Where Is Europe’s Mohammed Bouazizi? Tunisia Has A Message For Europe
IN Tunisia Mohammed Bouazizi set himself alight in a protest over unemployment and state control. He is now dead. Thích Quảng Đức did the same in Vietnam. In Tunisia Zine El Abidine Ben Ali, the Tunisian president, says he will nto run for office. After 23 years “serving” the people he will go in 2014. He’s already left. He’s in Malta. He will surely end up in Paris. And in his place is Prime Minister Mohammed Ghannouchi.
The Economist reports that Ali
“…turned Tunisia into a police state known for its efficiency. Occasional worries about authoritarian tendencies in more relaxed North African states such as Morocco were frequently referred to as ‘Ben-Alisation’.”
Things are brutal. A police sniper shoots to kill (warning – this is graphic):
But what next? One Egyptian blogger notes:
Revolutions in Egypt, Iran and Pakistan have had the same emotional reaction from people, as they stared in awe at their proclaimed ’saviors’ whose true face has now been revealed. They were no better than the previous leaders.
Nick Baumann is pessimistic:
Elliott Abrams, a former Bush administration official who unfortunately is rarely right about anything, thinks that if democracy can take hold in Tunisia, is could spread elsewhere in the Arab world, too.
Was Mr Bouazizi the catalyst? Yes. At his funeral around 5,000 chanted:
“Farewell, Mohammed, we will avenge you. We weep for you today, we will make those who caused your death weep.”
The truth outs. Foreign Policy‘s Christopher Alexander explains:
Shortly before the December protests began, WikiLeaks released internal U.S. State Department communications in which the American ambassador described Ben Ali as aging, out of touch, and surrounded by corruption. Given Ben Ali’s reputation as a stalwart U.S. ally, it mattered greatly to many Tunisians—particularly to politically engaged Tunisians who are plugged into social media—that American officials are saying the same things about Ben Ali that they themselves say about him. These revelations contributed to an environment that was ripe for a wave of protest that gathered broad support.

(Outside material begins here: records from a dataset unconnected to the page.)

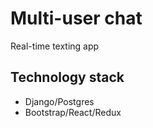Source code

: # Multi-user chat
Real-time texting app
## Technology stack
* Django/Postgres
* Bootstrap/React/Redux
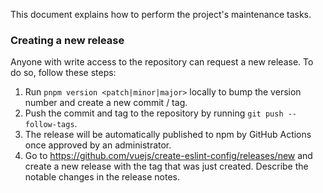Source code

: This document explains how to perform the project's maintenance tasks.

### Creating a new release

Anyone with write access to the repository can request a new release. To do so, follow these steps:

1. Run `pnpm version <patch|minor|major>` locally to bump the version number and create a new commit / tag.
2. Push the commit and tag to the repository by running `git push --follow-tags`.
3. The release will be automatically published to npm by GitHub Actions once approved by an administrator.
4. Go to <https://github.com/vuejs/create-eslint-config/releases/new> and create a new release with the tag that was just created. Describe the notable changes in the release notes.
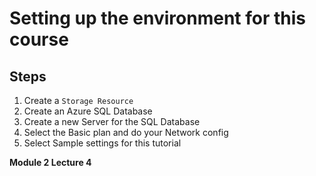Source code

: # Setting up the environment for this course  

## Steps
1. Create a `Storage Resource`  
1. Create an Azure SQL Database  
1. Create a new Server for the SQL Database  
1. Select the Basic plan and do your Network config  
1. Select Sample settings for this tutorial  

**Module 2 Lecture 4**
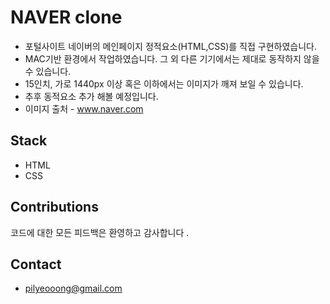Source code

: # NAVER clone

- 포털사이트 네이버의 메인페이지 정적요소(HTML,CSS)를 직접 구현하였습니다.
- MAC기반 환경에서 작업하였습니다. 그 외 다른 기기에서는 제대로 동작하지 않을수 있습니다. 
- 15인치, 가로 1440px 이상 혹은 이하에서는 이미지가 깨져 보일 수 있습니다.
- 추후 동적요소 추가 해볼 예정입니다.
- 이미지 출처 - www.naver.com 

## Stack

- HTML
- CSS

## Contributions

코드에 대한 모든 피드백은 환영하고 감사합니다 . 

## Contact

- pilyeooong@gmail.com 
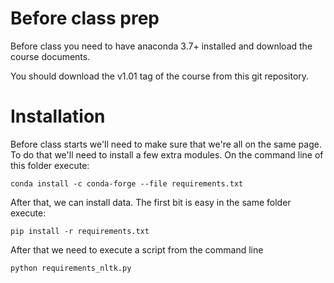 # Before class prep

Before class you need to have anaconda 3.7+ installed and download the course documents.

You should download the v1.01 tag of the course from this git repository.

# Installation

Before class starts we'll need to make sure that we're all on the same page. To do that we'll need
to install a few extra modules. On the command line of this folder execute:

`conda install -c conda-forge --file requirements.txt`

After that, we can install data. The first bit is easy in the same folder execute:

`pip install -r requirements.txt`

After that we need to execute a script from the command line

`python requirements_nltk.py`
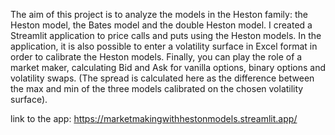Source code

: The aim of this project is to analyze the models in the Heston family: the Heston model, the Bates model and the double Heston model.
I created a Streamlit application to price calls and puts using the Heston models. In the application, it is also possible to enter a volatility surface in Excel format in order to calibrate the Heston models.
Finally, you can play the role of a market maker, calculating Bid and Ask for vanilla options, binary options and volatility swaps. (The spread is calculated here as the difference between the max and min of the three models calibrated on the chosen volatility surface). 

link to the app: https://marketmakingwithhestonmodels.streamlit.app/
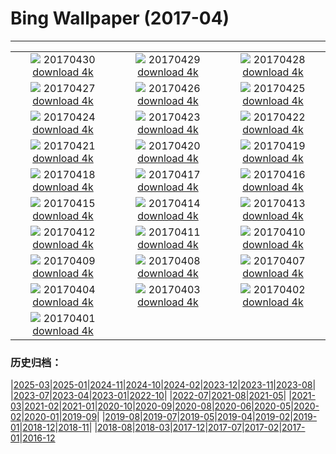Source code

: # Bing Wallpaper (2017-04)
**************
| | | |
| :----: | :----: | :----: |
| ![](https://www.bing.com/az/hprichbg/rb/NHMElephants_ZH-CN9810396474_1920x1080.jpg) 20170430 [download 4k](https://www.bing.com/az/hprichbg/rb/NHMElephants_ZH-CN9810396474_UHD.jpg) | ![](https://www.bing.com/az/hprichbg/rb/SouthMoravian_ZH-CN13384331455_1920x1080.jpg) 20170429 [download 4k](https://www.bing.com/az/hprichbg/rb/SouthMoravian_ZH-CN13384331455_UHD.jpg) | ![](https://www.bing.com/az/hprichbg/rb/SoundSuits_ZH-CN11561095548_1920x1080.jpg) 20170428 [download 4k](https://www.bing.com/az/hprichbg/rb/SoundSuits_ZH-CN11561095548_UHD.jpg) |
| ![](https://www.bing.com/az/hprichbg/rb/SproutVideo_ZH-CN11890393462_1920x1080.jpg) 20170427 [download 4k](https://www.bing.com/az/hprichbg/rb/SproutVideo_ZH-CN11890393462_UHD.jpg) | ![](https://www.bing.com/az/hprichbg/rb/SaronicGulf_ZH-CN8379891695_1920x1080.jpg) 20170426 [download 4k](https://www.bing.com/az/hprichbg/rb/SaronicGulf_ZH-CN8379891695_UHD.jpg) | ![](https://www.bing.com/az/hprichbg/rb/CivitadiBagnoregio_ZH-CN12942138675_1920x1080.jpg) 20170425 [download 4k](https://www.bing.com/az/hprichbg/rb/CivitadiBagnoregio_ZH-CN12942138675_UHD.jpg) |
| ![](https://www.bing.com/az/hprichbg/rb/AfricaWeaverbirds_ZH-CN9479498858_1920x1080.jpg) 20170424 [download 4k](https://www.bing.com/az/hprichbg/rb/AfricaWeaverbirds_ZH-CN9479498858_UHD.jpg) | ![](https://www.bing.com/az/hprichbg/rb/AlbertaTeepee_ZH-CN11572775476_1920x1080.jpg) 20170423 [download 4k](https://www.bing.com/az/hprichbg/rb/AlbertaTeepee_ZH-CN11572775476_UHD.jpg) | ![](https://www.bing.com/az/hprichbg/rb/MirrorBeach_ZH-CN12835554220_1920x1080.jpg) 20170422 [download 4k](https://www.bing.com/az/hprichbg/rb/MirrorBeach_ZH-CN12835554220_UHD.jpg) |
| ![](https://www.bing.com/az/hprichbg/rb/ZoomOut_ZH-CN4471982075_1920x1080.jpg) 20170421 [download 4k](https://www.bing.com/az/hprichbg/rb/ZoomOut_ZH-CN4471982075_UHD.jpg) | ![](https://www.bing.com/az/hprichbg/rb/SolarFarm_ZH-CN4853771923_1920x1080.jpg) 20170420 [download 4k](https://www.bing.com/az/hprichbg/rb/SolarFarm_ZH-CN4853771923_UHD.jpg) | ![](https://www.bing.com/az/hprichbg/rb/Farmers_ZH-CN10322126112_1920x1080.jpg) 20170419 [download 4k](https://www.bing.com/az/hprichbg/rb/Farmers_ZH-CN10322126112_UHD.jpg) |
| ![](https://www.bing.com/az/hprichbg/rb/WallaceHut_ZH-CN12470084939_1920x1080.jpg) 20170418 [download 4k](https://www.bing.com/az/hprichbg/rb/WallaceHut_ZH-CN12470084939_UHD.jpg) | ![](https://www.bing.com/az/hprichbg/rb/GlacierBay_ZH-CN14440689690_1920x1080.jpg) 20170417 [download 4k](https://www.bing.com/az/hprichbg/rb/GlacierBay_ZH-CN14440689690_UHD.jpg) | ![](https://www.bing.com/az/hprichbg/rb/EuropeanRabbitGreeting_ZH-CN10625718769_1920x1080.jpg) 20170416 [download 4k](https://www.bing.com/az/hprichbg/rb/EuropeanRabbitGreeting_ZH-CN10625718769_UHD.jpg) |
| ![](https://www.bing.com/az/hprichbg/rb/GroundNest_ZH-CN8953105132_1920x1080.jpg) 20170415 [download 4k](https://www.bing.com/az/hprichbg/rb/GroundNest_ZH-CN8953105132_UHD.jpg) | ![](https://www.bing.com/az/hprichbg/rb/GrayWolf_ZH-CN9733727662_1920x1080.jpg) 20170414 [download 4k](https://www.bing.com/az/hprichbg/rb/GrayWolf_ZH-CN9733727662_UHD.jpg) | ![](https://www.bing.com/az/hprichbg/rb/TitanicBelfast_ZH-CN7528306628_1920x1080.jpg) 20170413 [download 4k](https://www.bing.com/az/hprichbg/rb/TitanicBelfast_ZH-CN7528306628_UHD.jpg) |
| ![](https://www.bing.com/az/hprichbg/rb/MVAU_ZH-CN9430011383_1920x1080.jpg) 20170412 [download 4k](https://www.bing.com/az/hprichbg/rb/MVAU_ZH-CN9430011383_UHD.jpg) | ![](https://www.bing.com/az/hprichbg/rb/SpacewalkSelfie_ZH-CN10118363891_1920x1080.jpg) 20170411 [download 4k](https://www.bing.com/az/hprichbg/rb/SpacewalkSelfie_ZH-CN10118363891_UHD.jpg) | ![](https://www.bing.com/az/hprichbg/rb/WindmillLighthouse_ZH-CN12870536851_1920x1080.jpg) 20170410 [download 4k](https://www.bing.com/az/hprichbg/rb/WindmillLighthouse_ZH-CN12870536851_UHD.jpg) |
| ![](https://www.bing.com/az/hprichbg/rb/ArcticFoxSibs_ZH-CN7417451993_1920x1080.jpg) 20170409 [download 4k](https://www.bing.com/az/hprichbg/rb/ArcticFoxSibs_ZH-CN7417451993_UHD.jpg) | ![](https://www.bing.com/az/hprichbg/rb/TulipFestival_ZH-CN8467334837_1920x1080.jpg) 20170408 [download 4k](https://www.bing.com/az/hprichbg/rb/TulipFestival_ZH-CN8467334837_UHD.jpg) | ![](https://www.bing.com/az/hprichbg/rb/KalsoyIsland_ZH-CN11586790825_1920x1080.jpg) 20170407 [download 4k](https://www.bing.com/az/hprichbg/rb/KalsoyIsland_ZH-CN11586790825_UHD.jpg) |
| ![](https://www.bing.com/az/hprichbg/rb/JulianAlps_ZH-CN11764181030_1920x1080.jpg) 20170404 [download 4k](https://www.bing.com/az/hprichbg/rb/JulianAlps_ZH-CN11764181030_UHD.jpg) | ![](https://www.bing.com/az/hprichbg/rb/QingMingHuangShan_ZH-CN12993895964_1920x1080.jpg) 20170403 [download 4k](https://www.bing.com/az/hprichbg/rb/QingMingHuangShan_ZH-CN12993895964_UHD.jpg) | ![](https://www.bing.com/az/hprichbg/rb/DivingGondola_ZH-CN12331702472_1920x1080.jpg) 20170402 [download 4k](https://www.bing.com/az/hprichbg/rb/DivingGondola_ZH-CN12331702472_UHD.jpg) |
| ![](https://www.bing.com/az/hprichbg/rb/LavaTubeIce_ZH-CN12266785340_1920x1080.jpg) 20170401 [download 4k](https://www.bing.com/az/hprichbg/rb/LavaTubeIce_ZH-CN12266785340_UHD.jpg) |  |  |

### 历史归档：

|[2025-03](bing/2025-03/2025-03.md)|[2025-01](bing/2025-01/2025-01.md)|[2024-11](bing/2024-11/2024-11.md)|[2024-10](bing/2024-10/2024-10.md)|[2024-02](bing/2024-02/2024-02.md)|[2023-12](bing/2023-12/2023-12.md)|[2023-11](bing/2023-11/2023-11.md)|[2023-08](bing/2023-08/2023-08.md)|
|[2023-07](bing/2023-07/2023-07.md)|[2023-04](bing/2023-04/2023-04.md)|[2023-01](bing/2023-01/2023-01.md)|[2022-10](bing/2022-10/2022-10.md)|
|[2022-07](bing/2022-07/2022-07.md)|[2021-08](bing/2021-08/2021-08.md)|[2021-05](bing/2021-05/2021-05.md)|
|[2021-03](bing/2021-03/2021-03.md)|[2021-02](bing/2021-02/2021-02.md)|[2021-01](bing/2021-01/2021-01.md)|[2020-10](bing/2020-10/2020-10.md)|[2020-09](bing/2020-09/2020-09.md)|[2020-08](bing/2020-08/2020-08.md)|[2020-06](bing/2020-06/2020-06.md)|[2020-05](bing/2020-05/2020-05.md)|[2020-02](bing/2020-02/2020-02.md)|[2020-01](bing/2020-01/2020-01.md)|[2019-09](bing/2019-09/2019-09.md)|
|[2019-08](bing/2019-08/2019-08.md)|[2019-07](bing/2019-07/2019-07.md)|[2019-05](bing/2019-05/2019-05.md)|[2019-04](bing/2019-04/2019-04.md)|[2019-02](bing/2019-02/2019-02.md)|[2019-01](bing/2019-01/2019-01.md)|[2018-12](bing/2018-12/2018-12.md)|[2018-11](bing/2018-11/2018-11.md)|
|[2018-08](bing/2018-08/2018-08.md)|[2018-03](bing/2018-03/2018-03.md)|[2017-12](bing/2017-12/2017-12.md)|[2017-07](bing/2017-07/2017-07.md)|[2017-02](bing/2017-02/2017-02.md)|[2017-01](bing/2017-01/2017-01.md)|[2016-12](bing/2016-12/2016-12.md)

The method used to calculate labour statistics has been criticised many times by the International Labour Organisation. The question asked to ascertain employment statistics in a country like Egypt is, “Have you done any paid work during the last week?” If the answer is yes, the person is not counted as unemployed.

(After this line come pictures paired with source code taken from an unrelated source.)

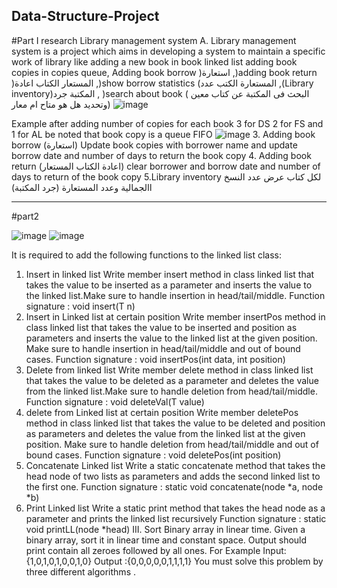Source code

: ## Data-Structure-Project
#Part I research Library management system
A. Library management system is a project which aims in developing a system to maintain a 
specific work of library like adding a new book in book linked list adding book copies in 
copies queue, Adding book borrow )استعارة ,)adding book return )المستعار الكتاب اعادة ,)show 
borrow statistics (المستعارة الكتب عدد ,(Library inventory)المكتبة جرد , )search about book ( البحث فى المكتبة عن كتاب معين وتحديد هل هو متاح ام معار)
![image](https://user-images.githubusercontent.com/61062282/187527527-20b23664-58e4-4f6b-98b9-e6ce96710257.png)


Example after adding number of copies for each book 3 for DS 2 for FS and 1 for AL be 
noted that book copy is a queue FIFO
![image](https://user-images.githubusercontent.com/61062282/187528016-6aa5fc77-507c-4bc2-8ae4-49547fd99edf.png)
3. Adding book borrow (استعارة)
Update book copies with borrower name and update borrow date and number of days to 
return the book copy
4. Adding book return (اعادة الكتاب المستعار)
clear borrower and borrow date and number of days to return of the book copy 
5.Library inventory لكل كتاب عرض عدد النسخ االجمالية وعدد المستعارة (جرد المكتبة)
__________________________________________________________________________________________________________________________________________________
#part2


![image](https://user-images.githubusercontent.com/61062282/187529052-f315f248-cd26-44bb-b4b6-4fdbd15d0f4e.png)
![image](https://user-images.githubusercontent.com/61062282/187529131-2211f1c2-6026-408c-9e22-10381529c45c.png)

It is required to add the following functions to the linked list class:
1. Insert in linked list
Write member insert method in class linked list that takes the value to be inserted as a 
parameter and inserts the value to the linked list.Make sure to handle insertion in 
head/tail/middle.
Function signature : void insert(T n)
2. Insert in Linked list at certain position 
Write member insertPos method in class linked list that takes the value to be inserted 
and position as parameters and inserts the value to the linked list at the given position. 
Make sure to handle insertion in head/tail/middle and out of bound cases.
Function signature : void insertPos(int data, int position)
3. Delete from linked list
Write member delete method in class linked list that takes the value to be deleted as a 
parameter and deletes the value from the linked list.Make sure to handle deletion from 
head/tail/middle.
Function signature : void deleteVal(T value)
4. delete from Linked list at certain position 
Write member deletePos method in class linked list that takes the value to be deleted 
and position as parameters and deletes the value from the linked list at the given 
position. Make sure to handle deletion from head/tail/middle and out of bound cases.
Function signature : void deletePos(int position)
5. Concatenate Linked list 
Write a static concatenate method that takes the head node of two lists as parameters 
and adds the second linked list to the first one. 
Function signature : static void concatenate(node<T> *a, node<T> *b)
6. Print Linked list 
Write a static print method that takes the head node as a parameter and prints the 
linked list recursively 
Function signature : static void printLL(node<T> *head)
III. Sort Binary array in linear time.
Given a binary array, sort it in linear time and constant space. Output should print 
contain all zeroes followed by all ones.
For Example Input:{1,0,1,0,1,0,0,1,0} Output :{0,0,0,0,0,1,1,1,1}
You must solve this problem by three different algorithms .

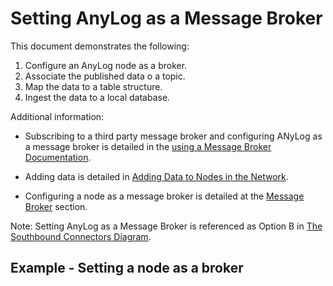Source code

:# Setting AnyLog as a Message Broker

This document demonstrates the following:
1) Configure an AnyLog node as a broker.
2) Associate the published data o a topic.
3) Map the data to a table structure.
4) Ingest the data to a local database.

Additional information:
* Subscribing to a third party message broker and configuring ANyLog as a message broker
  is detailed in the [using a Message Broker Documentation](../message%20broker.md#using-a-message-broker).
  
* Adding data is detailed in [Adding Data to Nodes in the Network](../adding%20data.md#adding-data-to-nodes-in-the-network).
* Configuring a node as a message broker is detailed at the [Message Broker](..//background%20processes.md#message-broker) 
  section.

Note: Setting AnyLog as a Message Broker is referenced as Option B in [The Southbound Connectors Diagram](../adding%20data.md#the-southbound-connectors-diagram).


## Example - Setting a node as a broker


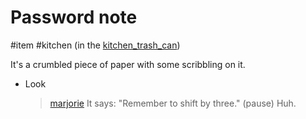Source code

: # Password note

#item #kitchen (in the [kitchen_trash_can](kitchen_trash_can.md))

It's a crumbled piece of paper with some scribbling on it.

- Look
	
	> [marjorie](../characters/marjorie.md)
	> It says: "Remember to shift by three." (pause) Huh.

“It’s the same in many other Arab countries,” says Achy. But this standard produces a distorted picture of the reality of employment, unemployment and underemployment in the Arab world.
Theodore Dalrymple says such actions point the way to what’s coming in Europe.
The story of the young Tunisian Mohammed Bouazizi, whose suicidal self-immolation was the spark that set Tunisia aflame, is instructive.
He was 26 and had a degree in computer science. Like 200,000 other university graduates in Tunisia (in a population of 10 million), he could not find a job. He then tried selling fruits and vegetables from a stall. However, he did not have bureaucratic permission to do this—such permission being bestowed by other university graduates, lucky or well-connected enough to have found jobs in the public-sector bureaucracy. The police constantly harassed him because he didn’t have the requisite licenses. It is said that he set fire to himself when a policeman spat in his face. …
The penny is not likely to drop soon regarding the fact that governments don’t create jobs; at best, they create the conditions in which jobs can be created. The future of Europe, I fear, can be discerned in Tunis and Algiers.